*** Extrait

Ma femme tu seras présidente !

Depuis hier soir, nous savons de manière plus précise qu’Omar Bongo est mort. Mais ce qui aura marqué cette fin de parcours, c’est ce dérapage du gouvernement gabonais, ce spectacle ridicule offert à toute la planète : démentis et contre démentis. Comme si Bongo était un immortel. Un timonier indétrônable ne serait-ce que par la maladie, l’usure et la fatigue. Ce pugilat par médias interposés a donné lieu à une cacophonie typique aux gouvernants africains.
Ces missi dominici
Le seul débat qui vaille dans tous les arcanes du pouvoir en occident, c’est celui de la fin tragique des dirigeants africains, et l’instabilité institutionnelle qui va s’en suivre. Il y a tout juste un an, au Cameroun, le président du Cameroun a commencé à se montrer en public au défilé civil et militaire marquant la fête nationale du 20 mai, avec son épouse Chantal. Ce qui n’a pas manqué d’intriguer l’opinion camerounaise. Il en est de même au Gabon, où dans la fin des années 80, la vingtaine amorcée, qu’Omar Bongo a commencé à se montrer en public avec son fils Ali Ben et sa fille Pascaline. Le trouble est encore grand quand on sait que pour avoir une place dans l’Etat du Cameroun, il faut succomber aux charmes de la première dame. Les emplois civils et militaires seuls domaines réservés du président Paul Biya, sont maintenant l’affaire d’un clan tribal aux mains de l’illustre première dame. Au Gabon, il en est de même de la caste Bongo. Nous ne sommes pas surpris de voir un ministre être désavoué par Pascaline ou Ali Ben. Notre surprise n’est pas grande de voir Chantal Biya gérer de main de maîtresse les marchés publics, les recrutements dans la police et l’armée. Depuis qu’Omar et Paul, ces protégés de la Françafrique dirigent de manière intransigeante ces deux Etats aux relents de Républiques bananières, la communauté internationale est suspendue à leurs faits et gestes. Il ne reste plus qu’à ces tsars de transformer leurs institutions dites démocratiques en soviet suprême.

******

*Objectif de la tâche*: Relevez toutes les personnes que l'extrait désigne par leur nom.

*** Matériel fourni

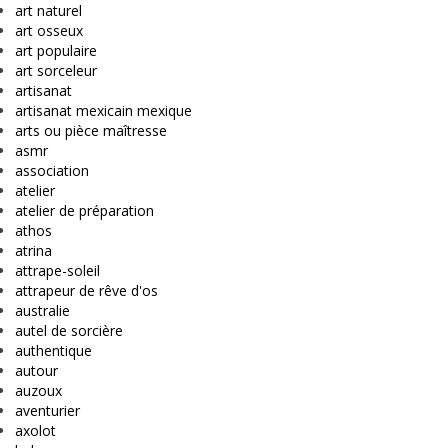
art naturel
art osseux
art populaire
art sorceleur
artisanat
artisanat mexicain mexique
arts ou pièce maîtresse
asmr
association
atelier
atelier de préparation
athos
atrina
attrape-soleil
attrapeur de rêve d'os
australie
autel de sorcière
authentique
autour
auzoux
aventurier
axolot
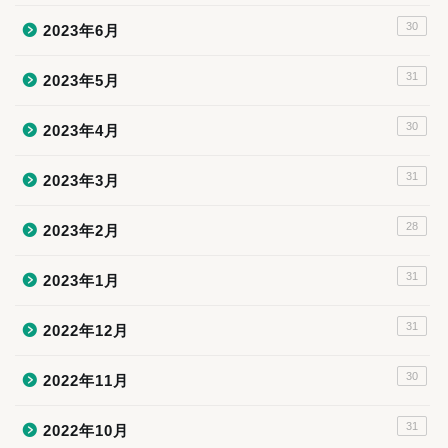
30
2023年6月
31
2023年5月
30
2023年4月
31
2023年3月
28
2023年2月
31
2023年1月
31
2022年12月
30
2022年11月
31
2022年10月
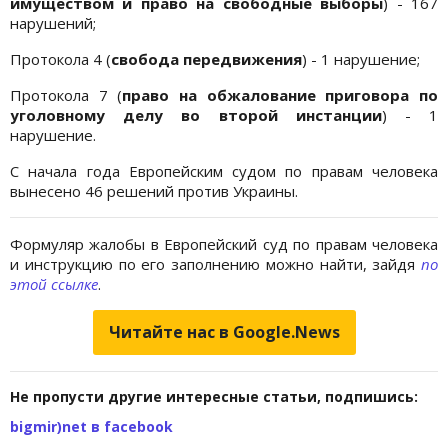
имуществом и право на свободные выборы
) - 167
нарушений;
Протокола 4 (
свобода передвижения
) - 1 нарушение;
Протокола 7 (
право на обжалование приговора по
уголовному делу во второй инстанции
) - 1
нарушение.
С начала года Европейским судом по правам человека
вынесено 46 решений против Украины.
Формуляр жалобы в Европейский суд по правам человека
и инструкцию по его заполнению можно найти, зайдя
по
этой ссылке
.
Читайте нас в Google.News
Не пропусти другие интересные статьи, подпишись:
bigmir)net в facebook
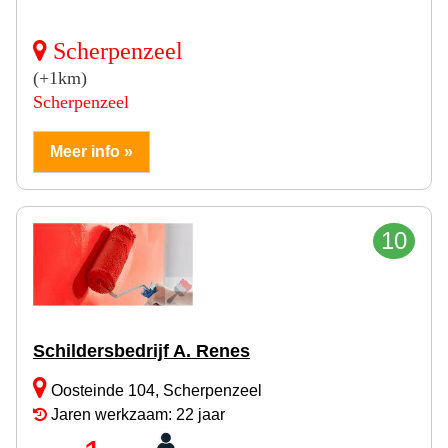
Scherpenzeel
(+1km)
Scherpenzeel
Meer info »
10
Schildersbedrijf A. Renes
Oosteinde 104, Scherpenzeel
Jaren werkzaam: 22 jaar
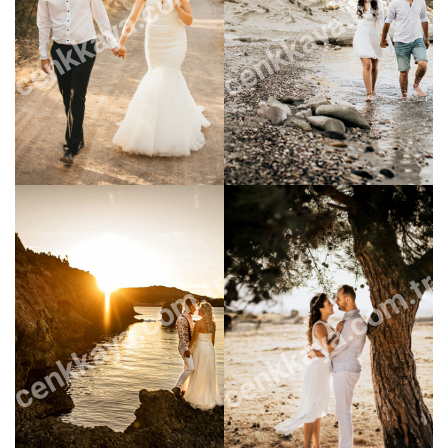
cenkkaya.com.tr
cenkkaya.com.tr
cenkkaya.com.tr
cenkkaya.com.tr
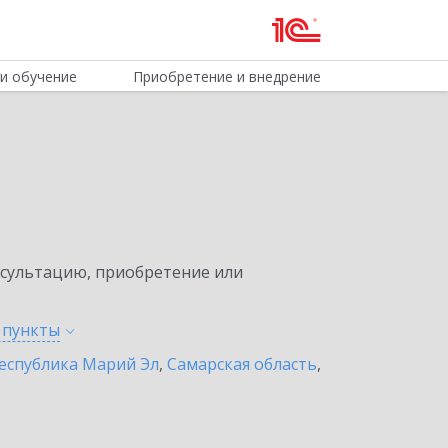
и обучение
Приобретение и внедрение
нсультацию, приобретение или
е
пункты
еспублика Марий Эл
,
Самарская область
,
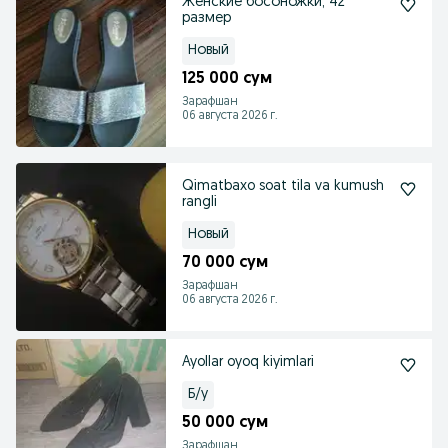
Женские босоножки, 42
размер
Новый
125 000 сум
Зарафшан
06 августа 2026 г.
Qimatbaxo soat tila va kumush
rangli
Новый
70 000 сум
Зарафшан
06 августа 2026 г.
Ayollar oyoq kiyimlari
Б/у
50 000 сум
Зарафшан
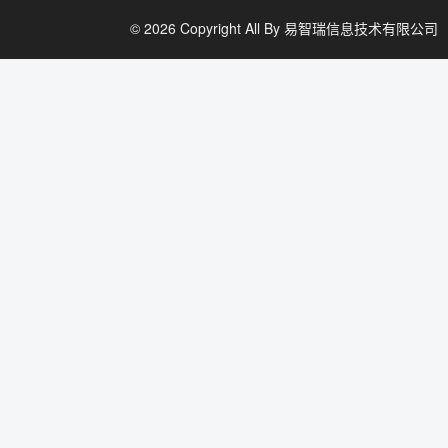
© 2026 Copyright All By 易智瑞信息技术有限公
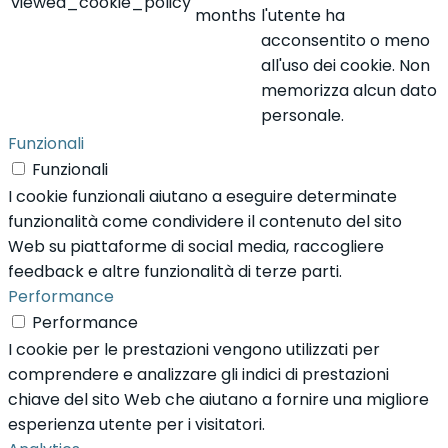
viewed_cookie_policy
months
l'utente ha
acconsentito o meno
all'uso dei cookie. Non
memorizza alcun dato
personale.
Funzionali
Funzionali
I cookie funzionali aiutano a eseguire determinate
funzionalità come condividere il contenuto del sito
Web su piattaforme di social media, raccogliere
feedback e altre funzionalità di terze parti.
Performance
Performance
I cookie per le prestazioni vengono utilizzati per
comprendere e analizzare gli indici di prestazioni
chiave del sito Web che aiutano a fornire una migliore
esperienza utente per i visitatori.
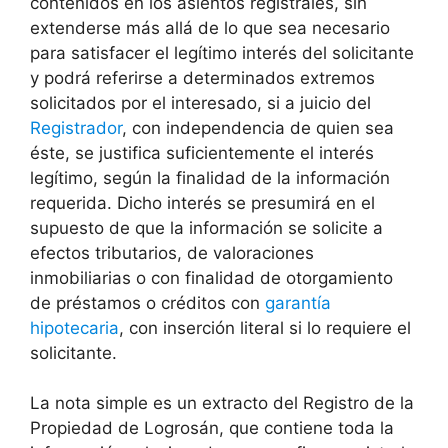
contenidos en los asientos registrales, sin
extenderse más allá de lo que sea necesario
para satisfacer el legítimo interés del solicitante
y podrá referirse a determinados extremos
solicitados por el interesado, si a juicio del
Registrador
, con independencia de quien sea
éste, se justifica suficientemente el interés
legítimo, según la finalidad de la información
requerida. Dicho interés se presumirá en el
supuesto de que la información se solicite a
efectos tributarios, de valoraciones
inmobiliarias o con finalidad de otorgamiento
de préstamos o créditos con
garantía
hipotecaria
, con inserción literal si lo requiere el
solicitante.
La nota simple es un extracto del Registro de la
Propiedad de Logrosán, que contiene toda la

******

*Réponse*: Omar Bongo, Paul Biya, Chantal Biya, Ali Ben, Pascaline